Available data:
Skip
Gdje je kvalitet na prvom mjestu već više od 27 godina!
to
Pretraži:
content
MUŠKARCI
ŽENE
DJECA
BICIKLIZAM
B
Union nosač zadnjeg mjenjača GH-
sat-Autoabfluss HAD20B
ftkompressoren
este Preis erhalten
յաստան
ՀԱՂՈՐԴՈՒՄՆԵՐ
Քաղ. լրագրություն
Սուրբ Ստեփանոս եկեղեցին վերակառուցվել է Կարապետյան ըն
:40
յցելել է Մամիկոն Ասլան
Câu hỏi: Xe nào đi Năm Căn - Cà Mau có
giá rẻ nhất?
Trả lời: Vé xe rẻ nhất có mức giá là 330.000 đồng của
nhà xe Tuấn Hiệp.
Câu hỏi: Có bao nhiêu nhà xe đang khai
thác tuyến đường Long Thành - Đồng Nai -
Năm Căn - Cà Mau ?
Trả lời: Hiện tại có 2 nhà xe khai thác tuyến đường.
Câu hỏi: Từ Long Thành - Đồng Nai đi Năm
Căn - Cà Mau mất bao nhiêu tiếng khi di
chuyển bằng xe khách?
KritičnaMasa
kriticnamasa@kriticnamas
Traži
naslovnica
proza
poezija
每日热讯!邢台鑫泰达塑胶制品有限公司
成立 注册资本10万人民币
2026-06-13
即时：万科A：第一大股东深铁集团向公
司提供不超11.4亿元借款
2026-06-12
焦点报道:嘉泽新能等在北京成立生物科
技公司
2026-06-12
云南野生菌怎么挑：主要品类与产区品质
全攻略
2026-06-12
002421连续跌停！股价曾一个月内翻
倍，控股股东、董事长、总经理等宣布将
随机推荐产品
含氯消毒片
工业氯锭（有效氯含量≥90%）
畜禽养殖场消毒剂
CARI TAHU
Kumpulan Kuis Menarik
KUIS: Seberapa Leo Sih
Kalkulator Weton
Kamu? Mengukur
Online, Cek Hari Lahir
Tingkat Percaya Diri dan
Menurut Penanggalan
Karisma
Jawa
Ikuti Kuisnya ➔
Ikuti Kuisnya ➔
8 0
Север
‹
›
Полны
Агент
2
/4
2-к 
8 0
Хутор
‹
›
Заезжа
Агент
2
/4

Work instructions:
Render the text of all the records above as a JSON list of strings, one string per line, leaving out blank lines.

Answer section:
[
  "Skip",
  "Gdje je kvalitet na prvom mjestu već više od 27 godina!",
  "to",
  "Pretraži:",
  "content",
  "MUŠKARCI",
  "ŽENE",
  "DJECA",
  "BICIKLIZAM",
  "B",
  "Union nosač zadnjeg mjenjača GH-",
  "sat-Autoabfluss HAD20B",
  "ftkompressoren",
  "este Preis erhalten",
  "յաստան",
  "ՀԱՂՈՐԴՈՒՄՆԵՐ",
  "Քաղ. լրագրություն",
  "Սուրբ Ստեփանոս եկեղեցին վերակառուցվել է Կարապետյան ըն",
  ":40",
  "յցելել է Մամիկոն Ասլան",
  "Câu hỏi: Xe nào đi Năm Căn - Cà Mau có",
  "giá rẻ nhất?",
  "Trả lời: Vé xe rẻ nhất có mức giá là 330.000 đồng của",
  "nhà xe Tuấn Hiệp.",
  "Câu hỏi: Có bao nhiêu nhà xe đang khai",
  "thác tuyến đường Long Thành - Đồng Nai -",
  "Năm Căn - Cà Mau ?",
  "Trả lời: Hiện tại có 2 nhà xe khai thác tuyến đường.",
  "Câu hỏi: Từ Long Thành - Đồng Nai đi Năm",
  "Căn - Cà Mau mất bao nhiêu tiếng khi di",
  "chuyển bằng xe khách?",
  "KritičnaMasa",
  "kriticnamasa@kriticnamas",
  "Traži",
  "naslovnica",
  "proza",
  "poezija",
  "每日热讯!邢台鑫泰达塑胶制品有限公司",
  "成立 注册资本10万人民币",
  "2026-06-13",
  "即时：万科A：第一大股东深铁集团向公",
  "司提供不超11.4亿元借款",
  "2026-06-12",
  "焦点报道:嘉泽新能等在北京成立生物科",
  "技公司",
  "2026-06-12",
  "云南野生菌怎么挑：主要品类与产区品质",
  "全攻略",
  "2026-06-12",
  "002421连续跌停！股价曾一个月内翻",
  "倍，控股股东、董事长、总经理等宣布将",
  "随机推荐产品",
  "含氯消毒片",
  "工业氯锭（有效氯含量≥90%）",
  "畜禽养殖场消毒剂",
  "CARI TAHU",
  "Kumpulan Kuis Menarik",
  "KUIS: Seberapa Leo Sih",
  "Kalkulator Weton",
  "Kamu? Mengukur",
  "Online, Cek Hari Lahir",
  "Tingkat Percaya Diri dan",
  "Menurut Penanggalan",
  "Karisma",
  "Jawa",
  "Ikuti Kuisnya ➔",
  "Ikuti Kuisnya ➔",
  "8 0",
  "Север",
  "‹",
  "›",
  "Полны",
  "Агент",
  "2",
  "/4",
  "2-к ",
  "8 0",
  "Хутор",
  "‹",
  "›",
  "Заезжа",
  "Агент",
  "2",
  "/4"
]